Date: February 3, 2017
Revised: May 7, 2022


1 Persons with scleroderma are typically followed by a dermatologist (skin specialist) and/or rheumatologist (musculoskeletal and rheumatic disease specialist). Depending on disease complications and progression, a respirologist, orthopedic surgeon, gastroenterologist, and/or cardiologist may also be involved in care, in addition to the family physician.
2 Janus kinase (JAK) inhibitors include tofacitinib.
3 Biologic response modifier drugs (“biologics”) include abacept, tocilizumab, and tumour necrosis factor (TNF) inhibitors (e.g., infliximab, adalimumab, and etanercept).
Loss of manual dexterity is a particular problem in patients/clients with CREST syndrome (see “Oral Manifestations” below), because the deposition of calcium salts in the tissues leads to thickening and tightening of the skin in the extremities.
5 CREST stands for calcinosis, Raynaud’s phenomenon, esophageal dysmotility, sclerodactyly, and telangiectasis.
6 Perimylolysis is decalcification of the teeth due to gastric acid exposure.
7 Calcium channel blockers are used to relax blood vessels and hence improve blood circulation.  They include nifedipine, amlodipine, felodipine, and isradipine.

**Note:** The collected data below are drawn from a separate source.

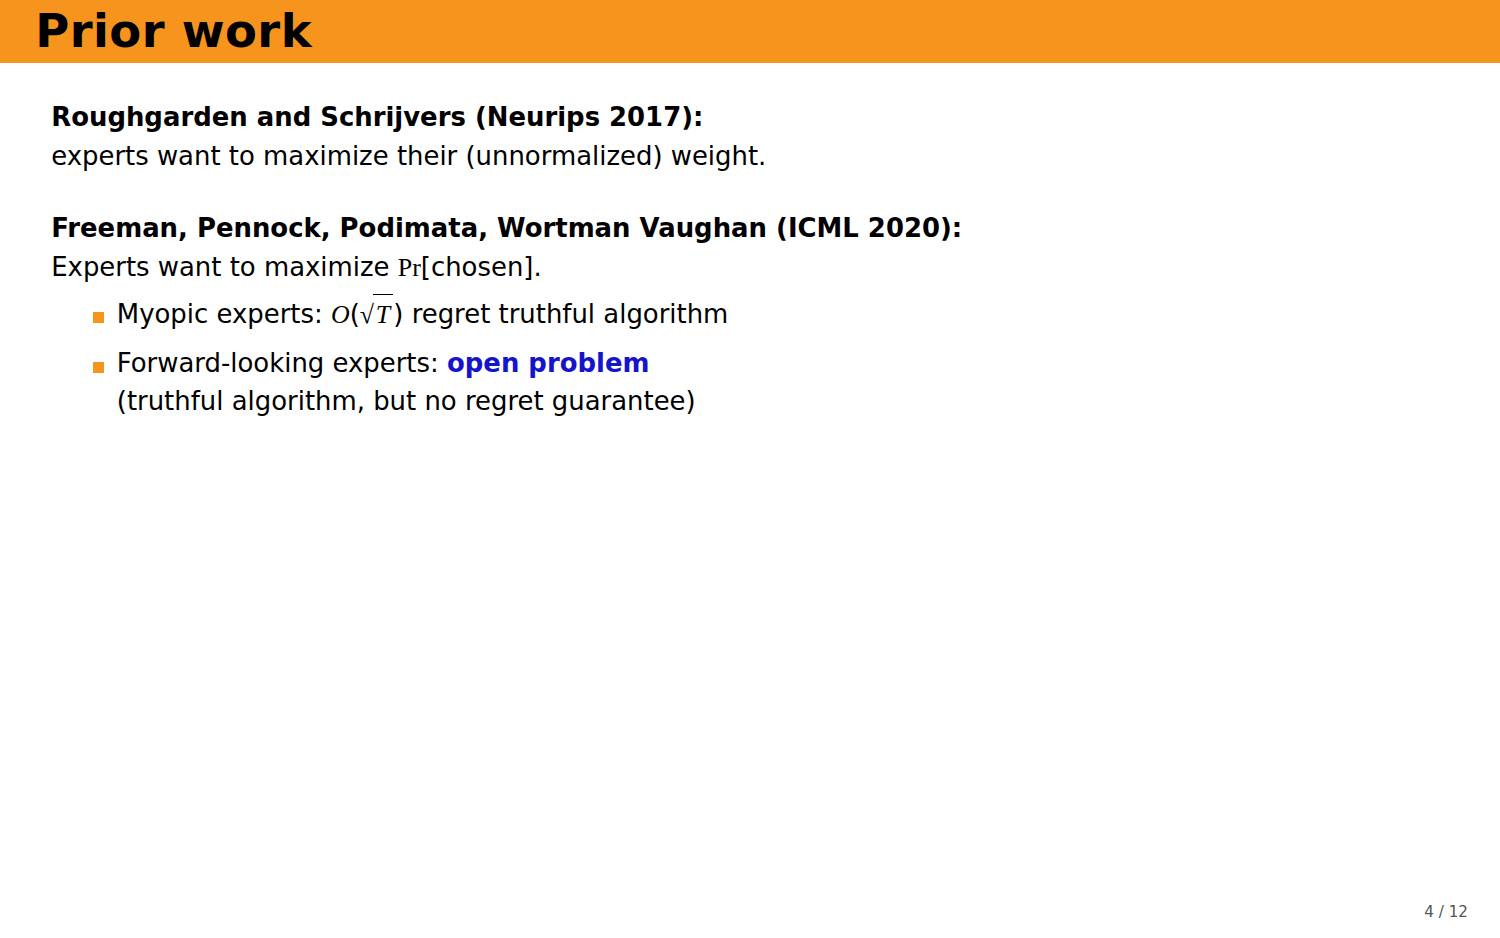Prior work
Roughgarden and Schrijvers (Neurips 2017): experts want to maximize their (unnormalized) weight.
Freeman, Pennock, Podimata, Wortman Vaughan (ICML 2020): Experts want to maximize Pr[chosen].
Myopic experts: O(√T) regret truthful algorithm
Forward-looking experts: open problem (truthful algorithm, but no regret guarantee)
4 / 12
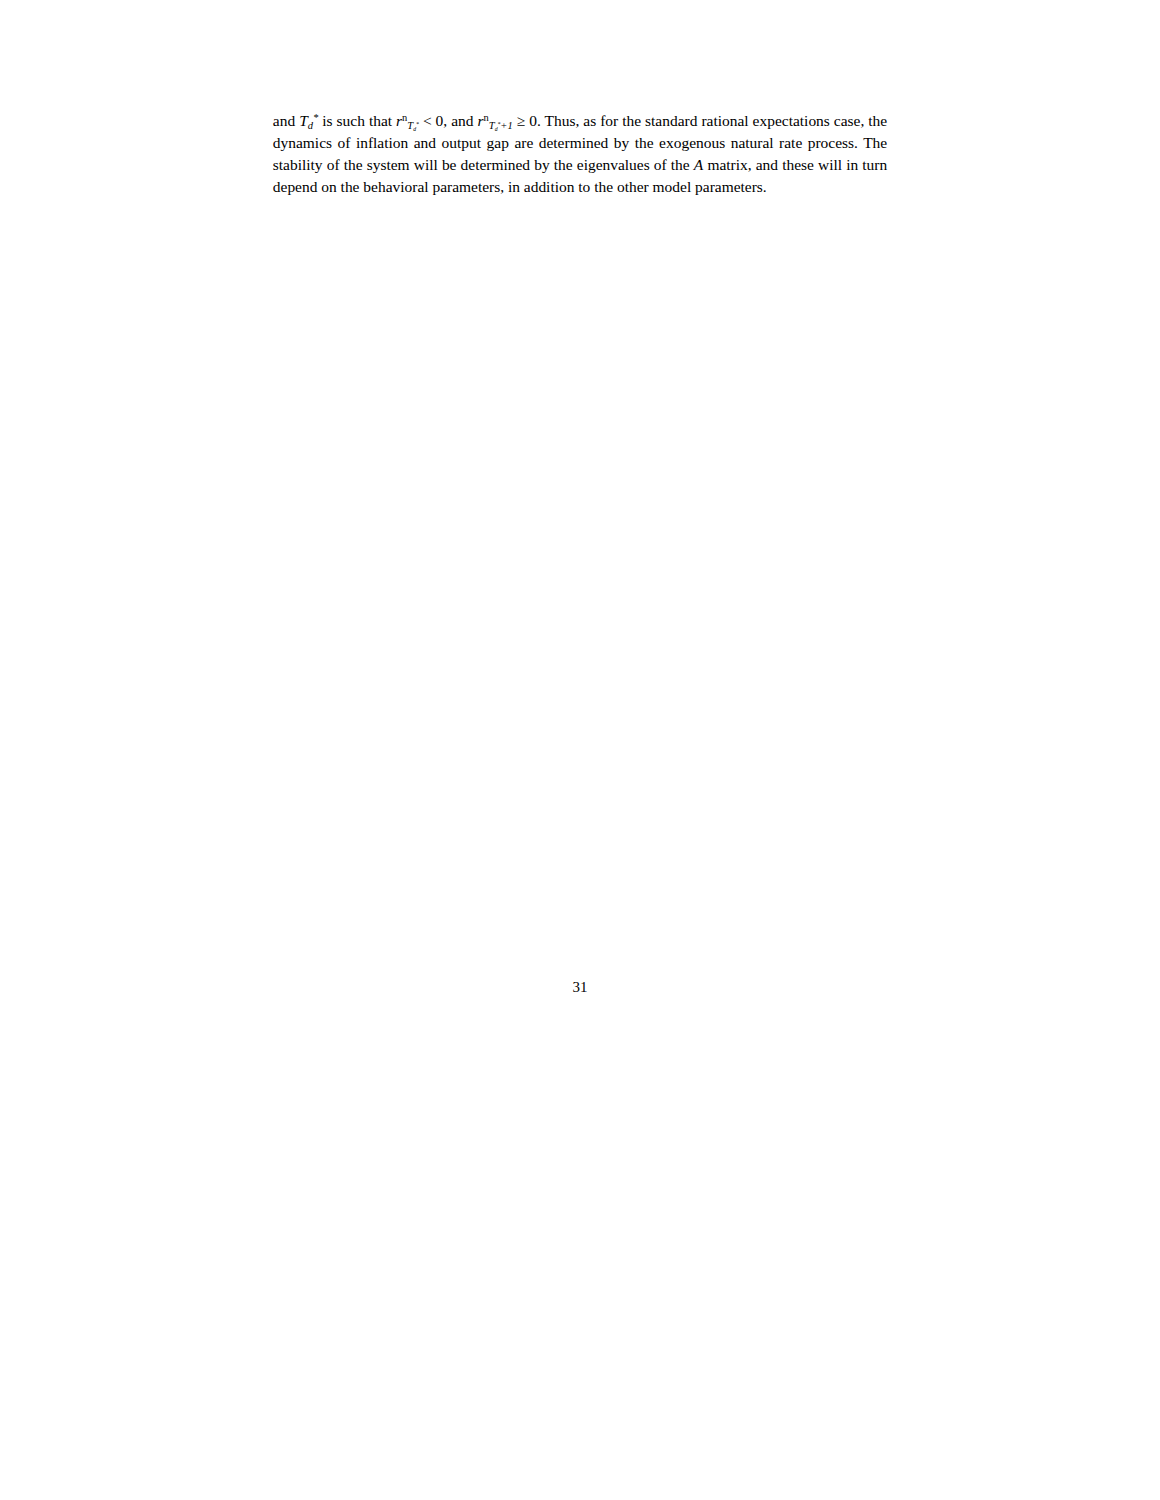and Td* is such that rnTd* < 0, and rnTd*+1 ≥ 0. Thus, as for the standard rational expectations case, the dynamics of inflation and output gap are determined by the exogenous natural rate process. The stability of the system will be determined by the eigenvalues of the A matrix, and these will in turn depend on the behavioral parameters, in addition to the other model parameters.
31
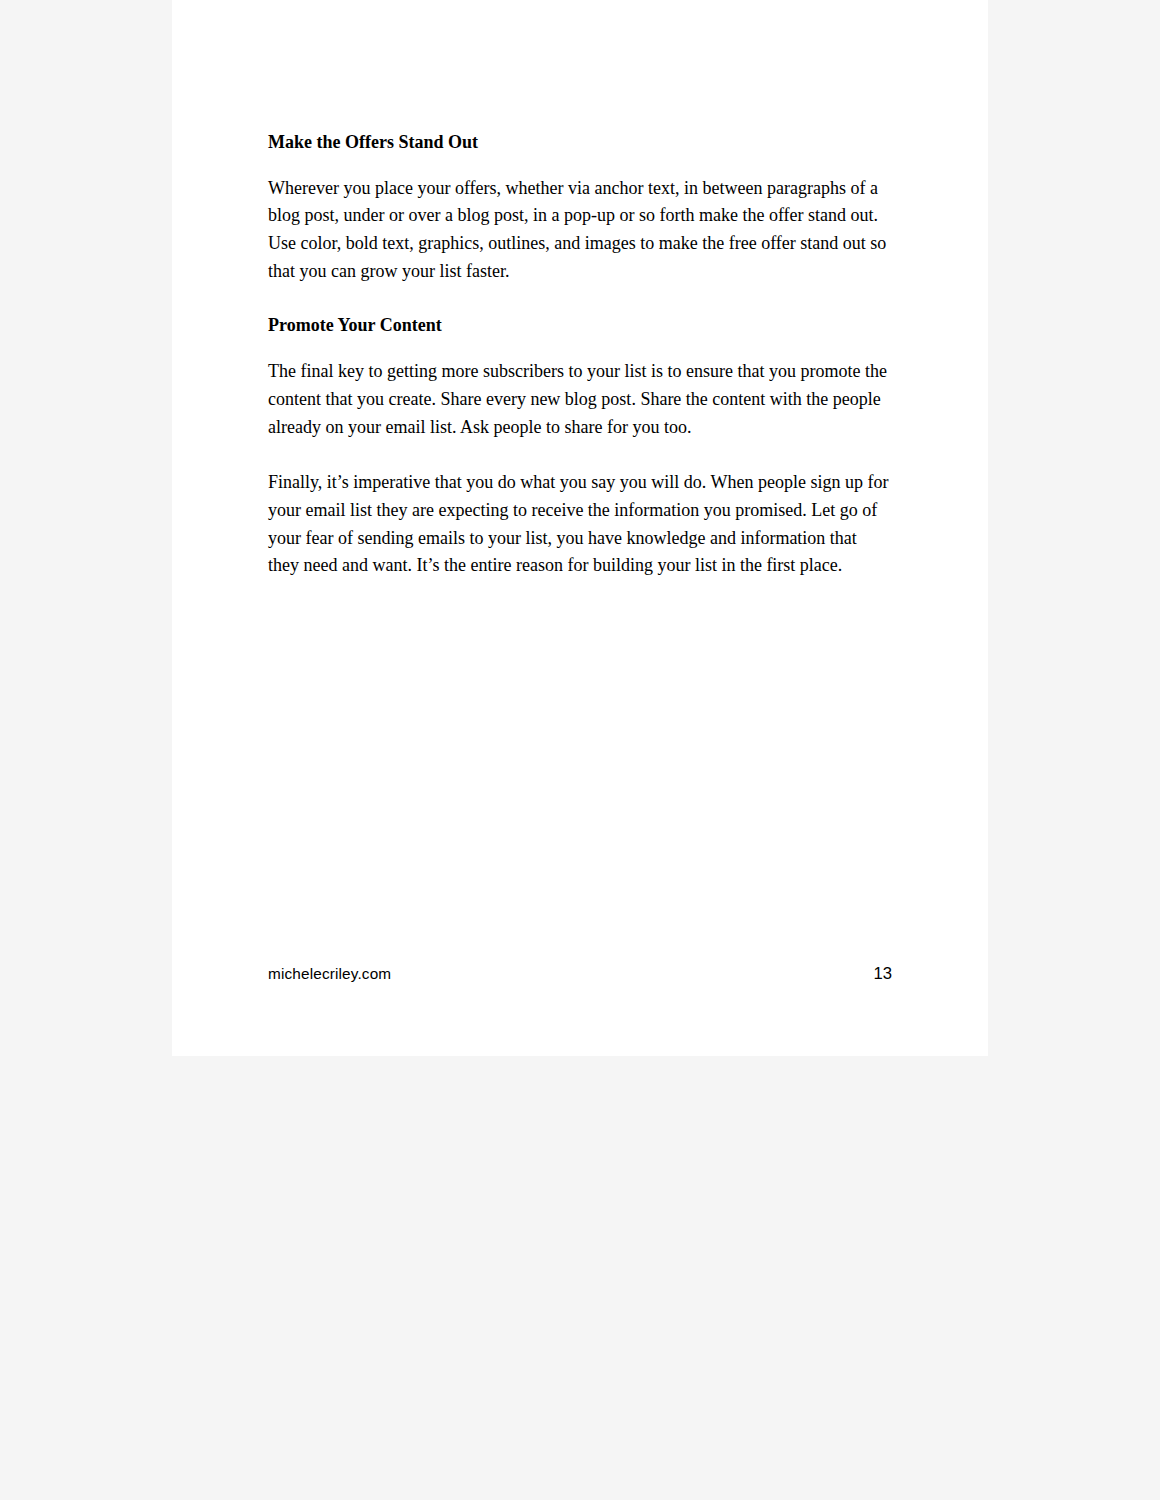Make the Offers Stand Out
Wherever you place your offers, whether via anchor text, in between paragraphs of a blog post, under or over a blog post, in a pop-up or so forth make the offer stand out. Use color, bold text, graphics, outlines, and images to make the free offer stand out so that you can grow your list faster.
Promote Your Content
The final key to getting more subscribers to your list is to ensure that you promote the content that you create. Share every new blog post. Share the content with the people already on your email list. Ask people to share for you too.
Finally, it’s imperative that you do what you say you will do. When people sign up for your email list they are expecting to receive the information you promised. Let go of your fear of sending emails to your list, you have knowledge and information that they need and want. It’s the entire reason for building your list in the first place.
michelecriley.com 13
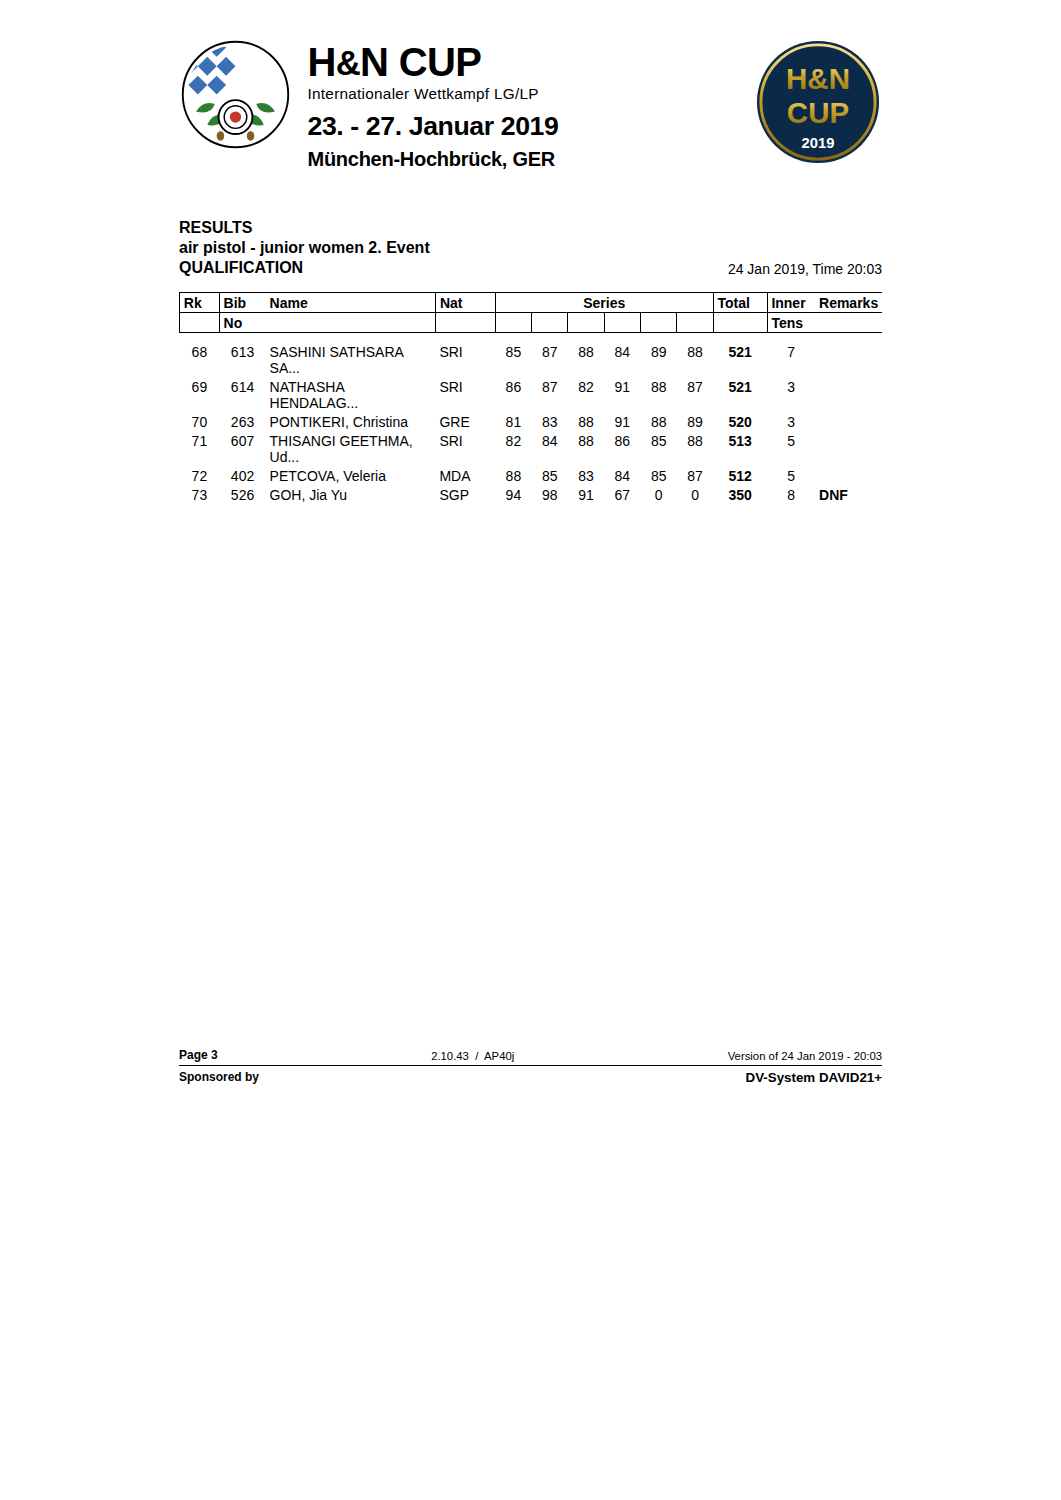H&N CUP
Internationaler Wettkampf LG/LP
23. - 27. Januar 2019
München-Hochbrück, GER
H&N CUP 2019
RESULTS
air pistol - junior women 2. Event
QUALIFICATION
24 Jan 2019, Time 20:03
| Rk | Bib | Name | Nat | Series | Total | Inner | Remarks |
| --- | --- | --- | --- | --- | --- | --- | --- |
| | No | | | | | | | | | | Tens | |
| 68 | 613 | SASHINI SATHSARA SA... | SRI | 85 | 87 | 88 | 84 | 89 | 88 | 521 | 7 | |
| 69 | 614 | NATHASHA HENDALAG... | SRI | 86 | 87 | 82 | 91 | 88 | 87 | 521 | 3 | |
| 70 | 263 | PONTIKERI, Christina | GRE | 81 | 83 | 88 | 91 | 88 | 89 | 520 | 3 | |
| 71 | 607 | THISANGI GEETHMA, Ud... | SRI | 82 | 84 | 88 | 86 | 85 | 88 | 513 | 5 | |
| 72 | 402 | PETCOVA, Veleria | MDA | 88 | 85 | 83 | 84 | 85 | 87 | 512 | 5 | |
| 73 | 526 | GOH, Jia Yu | SGP | 94 | 98 | 91 | 67 | 0 | 0 | 350 | 8 | DNF |
Page 3
2.10.43 / AP40j
Version of 24 Jan 2019 - 20:03
Sponsored by
DV-System DAVID21+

8 Raynaud’s phenomenon is a peripheral vascular condition characterized by spasm of the blood vessels. The fingers and toes are most often affected. Although it may be idiopathic, it is often associated with scleroderma and other autoimmune diseases such as lupus. Most patients/clients with systemic scleroderma have Raynaud’s phenomenon. Digital ischemia may be triggered by cold or emotional stress, and it is relieved by heat. Classically during an attack, the patient/client’s fingers are cold, cyanotic, painful, and somewhat rigid.
9 Telangiectasias are vascular lesions of dilated small blood vessels, typically appearing as red to purplish pinpoint spots on the skin.
10 Trigeminal neuralgia, also called tic douloureux, is a chronic facial pain condition resulting from injury to the fifth cranial nerve.

* Includes oral hygiene instruction, fitting a mouth guard, taking an impression, etc.
** Ontario Regulation 501/07 made under the Dental Hygiene Act, 1991. Invasive dental hygiene procedures are scaling teeth and root planing, including curetting surrounding tissue.